[Exercises]
a - Reproduce the passage of the fabric printing post that starts at "I snuck out" and ends at "in the courtyard.", word for word.
b - Carry on the fabric printing post from its final sentence.

[Provided text]
* * *
Other students work, some really beautiful pieces are being made.
The green fabric with white and orange circles is wild! The others with just a few leafy branches and some writing are very subtle and delicate. The screen paints were quiet THICK, and after three or four passes on the screen we should have washed out the screens. Instead, we made 6 or 8 swipes, or passed the screen to the next person "who wants wonky squares in blue?" and the paints dried on the screen. It made washing the screen more difficult, soaking them a few minutes helped. As gentle as we tried to be, by the end of the day, the emulsion was wearing off the screens. So that they just painted a blob of paint, if you did not look closely at the screen, to see if the design was still there. I felt bad about this and tried to be as gentle as I could, but they had gotten really hard and frequent use by 20 people. I really enjoyed this class too. Having basically the same class, with two different teachers was interesting, I learned little bits of new stuff from each. Although I really don't see the point of the heavier canvas. I liked trying the inks and different paints.

One of the students made a whole series of fabric in red, yellow and black. She will have a set of fabric to work with for a project.
The last few fabrics by other students.
I snuck out to lunch a few minutes early, so I could order and not have to wait a long time for my food. This time I asked other ladies to sit with me. I had wonderful fish and chips. I left early and it was bright and sunny. Out side they had a courtyard with a pond and several swans. They were gorgeous in the sun, I like the close up of the wing.
After lunch, I got back to the atrium and Mellanie Testa and Carol Soderland had written a book. "Playful Fabric Printing" and they were doing demos in the courtyard.
This is the quilt Melanie had made with her hand printed fabric. I of course got the book. Pokey had gotten them a big cake, with the book cover printed on the frosting, to celebrate the publishing. Scroll down to see day 1 and 2 of Craft Napa. I had so much fun, see you here next year. My nephews that evening made truffle mac and cheese with mushrooms, onions and chicken. Yummy Yum! Ted had worked for a while at the American Culinary Institute, not as a chef, but he sure knows how to cook. Sunday morning their parents came for brunch and they fixed another great spread of food. Thank you so much for letting me stay with you guys! I will link this to Nina-Maries "Off the Wall Friday" Click on the button at right to see what other textile artists have done this week.
* * *
[Source excerpt]
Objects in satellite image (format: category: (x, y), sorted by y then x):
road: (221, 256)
* * *
[The responses]
a -
I snuck out to lunch a few minutes early, so I could order and not have to wait a long time for my food. This time I asked other ladies to sit with me. I had wonderful fish and chips. I left early and it was bright and sunny. Out side they had a courtyard with a pond and several swans. They were gorgeous in the sun, I like the close up of the wing.
After lunch, I got back to the atrium and Mellanie Testa and Carol Soderland had written a book. "Playful Fabric Printing" and they were doing demos in the courtyard.

b -
Day 2 Craft Napa

Day two's class was with Judy Coates Perez, "Print-a-palooza" we spent the morning painting fabrics and the afternoon printing, stenciling, stamping, etc... onto the fabrics we had painted. Judy provided acrylic inks for us to use. It was lighter than paint, thinner, but with a lot of pigments. Judy had painted out a color chart of the inks, and marked which colors were most useful, and which not to buy as they were easy enough to mix yourself. She also had several sheets of sample prints, that she had made. They explained why some prints did not work do to value, different types of folding, and other techniques.
We used several techniques to paint, we used dry brush on dry fabric, wet on wet, and sponge painting.
The blue/green piece was painted wet, and white drops where put on with an eye dropper. The white bled out a bit much, but several others got good effects with it. I sprinkled salt crystals on mine, as the fabric dried the salt pulled the pigments into interesting patterns. I do love the way this looks, I often buy the batik fabric with the salt patterns.
My orange red fabric was done dry, I painted the brush across with lots of ink, it gave a really intense color, not diluted at all, like the wet process. The smaller piece was also done dry, just tapping the tip of the brush on the fabric, I really like the texture it gave.
Someone else's salt fabric, they were calling her the salt queen.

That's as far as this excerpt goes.